Norwegian Air may survive after all
A view on Norwegian airlines Boeing 737-8JP at the Riga International Airport in Riga, Latvia, Aug. 8, 2018. EPA-EFE FILE/VALDA KALNINA
Madrid, Nov 12 (efe-epa).- Norwegian Air's chances of making it through the winter as an independent company have risen though, its stock remains an expensive gamble on a takeover that may not happen, according to a report from the Dow Jones Newswires made available to EFE on Monday.
Norwegian's breakneck expansion, designed to bring the short-haul low-cost model pioneered by Southwest and Ryanair to trans-Atlantic flights, has left it with a massive burden of debt and airplane leases. The company's bond covenants require a minimum 1.5 billion kroner ($177 million) of balance-sheet equity. Many analysts thought the company would crash through this level during the winter low season, likely causing a bankruptcy.
The shares have surged in recent weeks on hopes of a deal to offload some of these liabilities to a leasing company. This deal could even reignite the interest of International Airlines Group, which owns 4.6 percent of Norwegian and made two bids in the spring.
Yet there's another scenario that investors increasingly need to consider: Norwegian survives on its own.

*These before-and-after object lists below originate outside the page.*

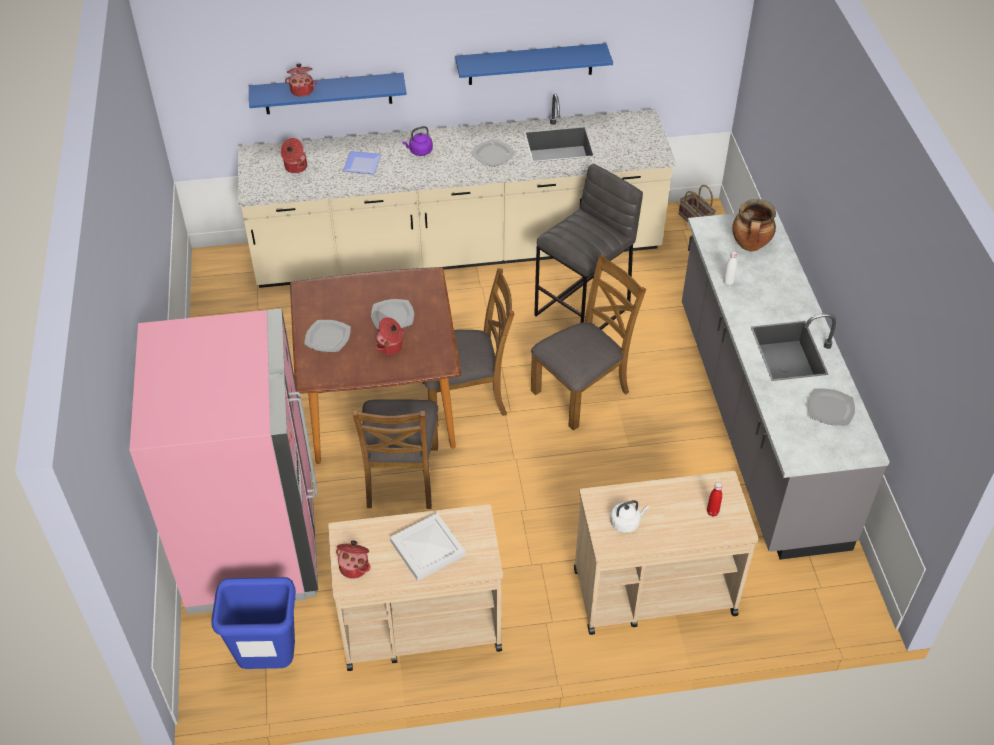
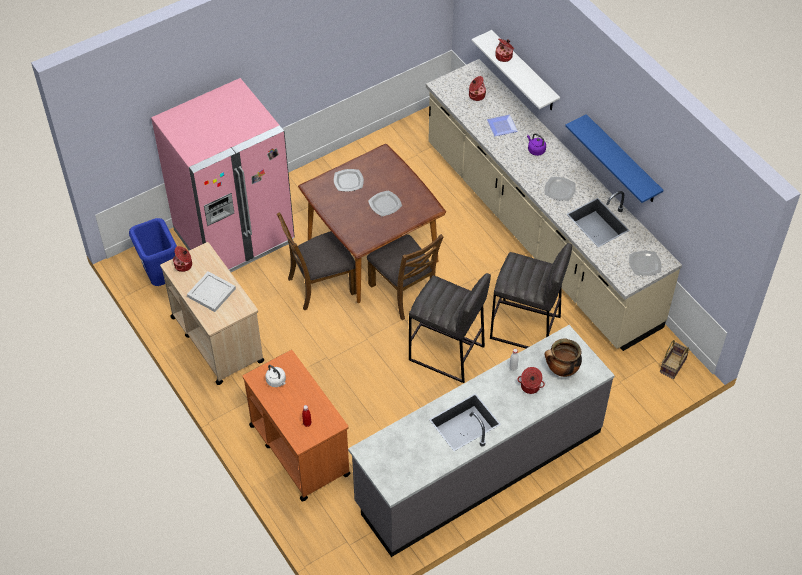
camera: 65 degrees right, 5 degrees up
(328, 93) = (524, 72): blue shelf -> white shelf
(390, 347) = (358, 214): cooking pot -> cooking pot (530, 387)
(581, 391) = (447, 354): brown chair -> grey stool
(653, 591) = (299, 449): beige cart -> orange cart
(830, 409) = (420, 459): plate -> plate (644, 264)

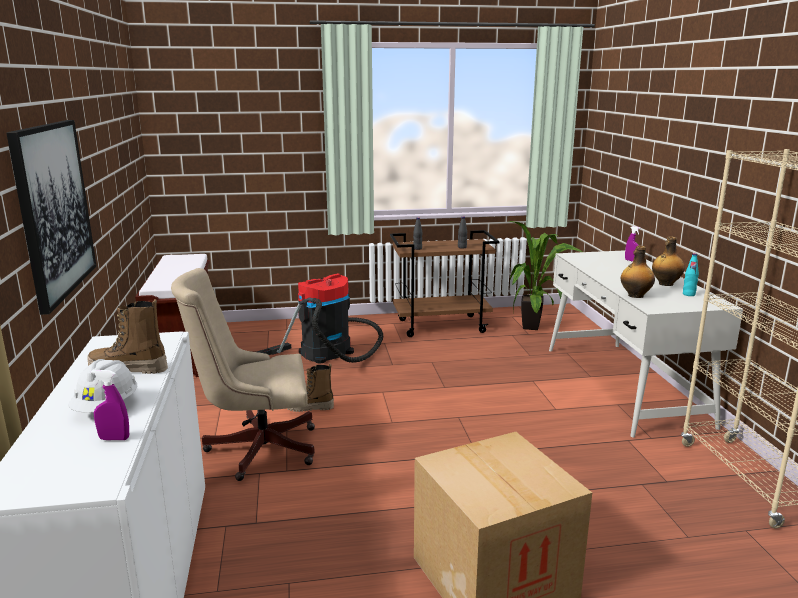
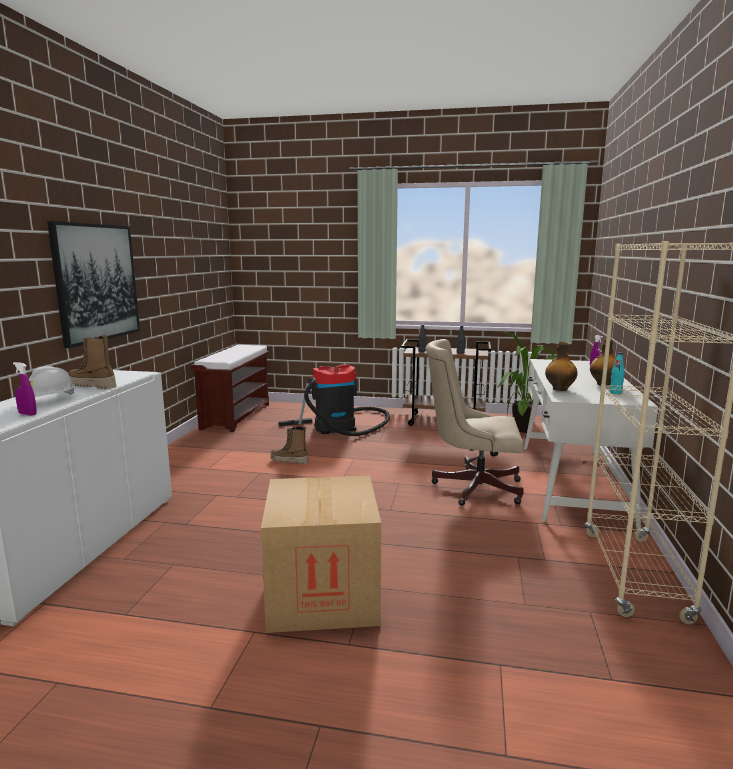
camera: 20 degrees right, 5 degrees down
(255, 448) = (228, 480): beige office chair -> beige office chair (472, 487)

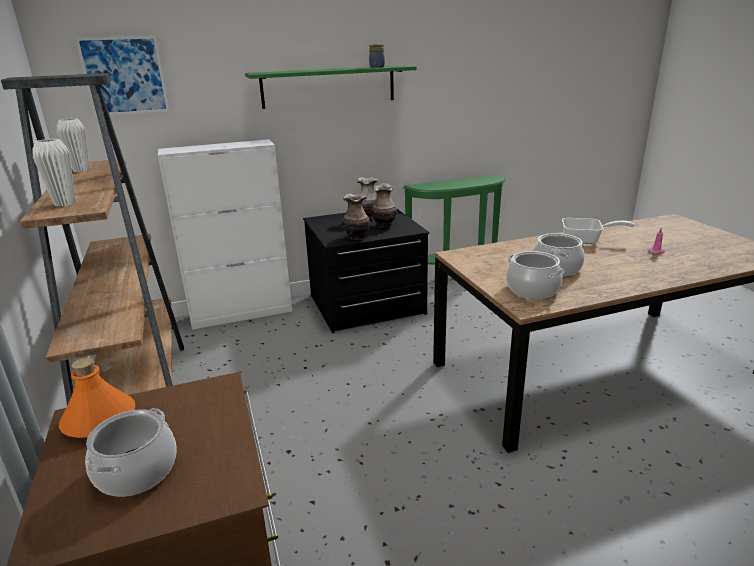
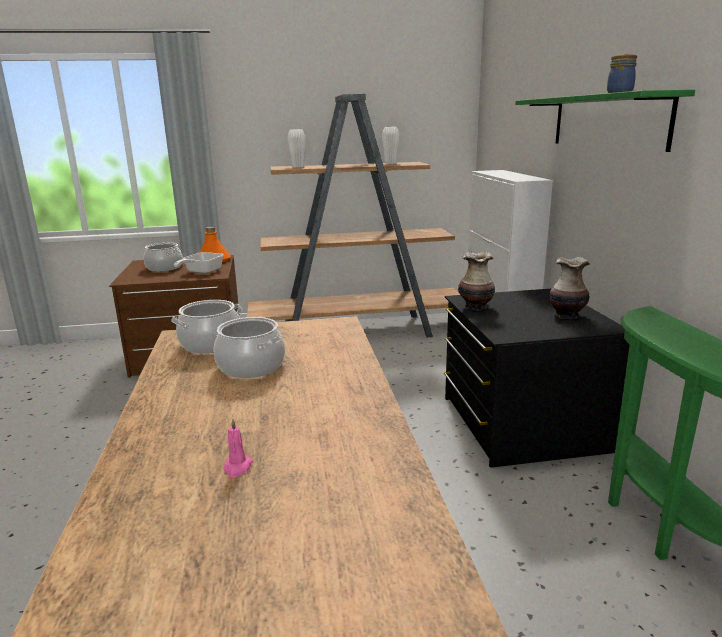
camera: 100 degrees right, 5 degrees down
(124, 76) = (502, 101): picture -> none
(384, 225) = (525, 321): vase -> none
(586, 240) = (339, 413): frying pan -> frying pan (201, 272)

One reason why this is now looking more likely is that third-quarter balance-sheet equity came in at 5.3 billion Norwegian kroner - a significant buffer. Another is oil prices, which have come back down to around $70 a barrel. The company previously said it would use any reprieve to hedge costs.
Finally, Norwegian's cash flows should soon look healthier as the company starts to receive some compensation from British jet-engine manufacturer Rolls-Royce Holdings for delayed deliveries of new Boeing 787s. The airline has booked the compensation in accounts receivable but hasn't yet got the cash. This quarter the payments and discounts will start flowing.

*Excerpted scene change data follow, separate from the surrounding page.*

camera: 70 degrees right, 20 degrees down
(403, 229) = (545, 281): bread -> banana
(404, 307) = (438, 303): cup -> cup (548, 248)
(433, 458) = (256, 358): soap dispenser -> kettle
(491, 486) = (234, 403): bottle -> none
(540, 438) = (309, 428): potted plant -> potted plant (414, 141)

Norwegian's survival would be good for trans-Atlantic flyers, but won't necessarily make its stock a great investment.
A firm deal with a plane lessor before year end could halt speculation of a bankruptcy or dilutive share sale in 2019. The prospect of sharing the burden of Norwegian's huge plane orders could also bring IAG or another bidder - Lufthansa has admitted to running the math - back to the negotiating table.
At this point, however, such hopes seem a speculative leap too far. The outlook for airlines is more uncertain than it was when IAG made its first bid back in May, and IAG and Lufthansa may prefer to keep investing in their own low-cost long-haul brands, Level and Eurowings respectively. Unlike in the low-cost short-haul boom of the 1990s, legacy carriers aren't resting on their laurels while Norwegian tries to disrupt the trans-Atlantic market.
Without more solid indications of takeover interest, Norwegian's market value is simply too high for a company that, on its own, is probably destined to be a niche European player. Investors should keep an eye on the stock, but the time to buy isn't now.